ICS310: ICS Cybersecurity Foundations

ICS310 is a foundational course for those new to ICS/OT. This section explains who the course is for, how it fits into a broader ICS cybersecurity training program, its development by multiple experts, and its role as a starting point for advanced SANS ICS Security courses.

Section two introduces the basic building blocks of industrial control systems, their purpose, and their key design concepts. We explore how ICS/OT systems connect and depend on each other, emphasizing the need for thoughtful design and reliable operations.

Section three focuses on cybersecurity, exploring challenges faced by offensive and defensive teams in ICS/OT. Students examine security considerations across critical sectors and understand key differences between IT and OT systems, terms, and trends.

Section four uses real-world case studies and events to highlight key lessons for improving operational security. Even if the cases are not from your sector, understanding shared devices, threats, and responses will help defenders focus on actions that truly matter.

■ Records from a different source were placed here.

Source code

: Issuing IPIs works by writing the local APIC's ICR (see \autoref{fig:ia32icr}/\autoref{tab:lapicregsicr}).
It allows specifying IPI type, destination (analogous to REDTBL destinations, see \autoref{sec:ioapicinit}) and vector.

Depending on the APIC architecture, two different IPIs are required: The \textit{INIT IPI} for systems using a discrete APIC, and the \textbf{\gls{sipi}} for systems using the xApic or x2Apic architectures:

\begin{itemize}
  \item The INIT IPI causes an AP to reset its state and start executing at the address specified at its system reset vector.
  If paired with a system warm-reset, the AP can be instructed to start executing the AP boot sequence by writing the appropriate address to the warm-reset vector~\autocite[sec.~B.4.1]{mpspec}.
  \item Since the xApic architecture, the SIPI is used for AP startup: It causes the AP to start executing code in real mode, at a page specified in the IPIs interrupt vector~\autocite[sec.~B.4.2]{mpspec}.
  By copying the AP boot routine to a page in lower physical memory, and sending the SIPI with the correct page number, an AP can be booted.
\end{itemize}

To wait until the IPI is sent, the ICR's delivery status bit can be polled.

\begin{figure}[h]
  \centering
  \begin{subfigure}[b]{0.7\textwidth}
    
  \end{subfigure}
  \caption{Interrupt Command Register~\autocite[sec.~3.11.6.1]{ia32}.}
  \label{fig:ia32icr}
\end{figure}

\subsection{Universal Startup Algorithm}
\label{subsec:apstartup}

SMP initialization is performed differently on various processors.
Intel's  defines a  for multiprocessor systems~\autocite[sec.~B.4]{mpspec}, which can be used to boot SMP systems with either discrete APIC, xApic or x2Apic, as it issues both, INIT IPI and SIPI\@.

Section five introduces common ICS/OT security regulations, guidelines, and standards commonly encountered across systems and sectors worldwide. This section provides a broad overview to build familiarity and serve as a reference point, equipping students with fundamental knowledge that they might later deepen with courses on specific standards.

Section six provides guidance on the SANS Five ICS Cybersecurity Critical Controls to help students prioritize actions in their organizations’ ICS/OT security programs. Modeled after IT controls but tailored for OT, these threat-informed controls focus on practical, proven steps to strengthen ICS/OT cybersecurity.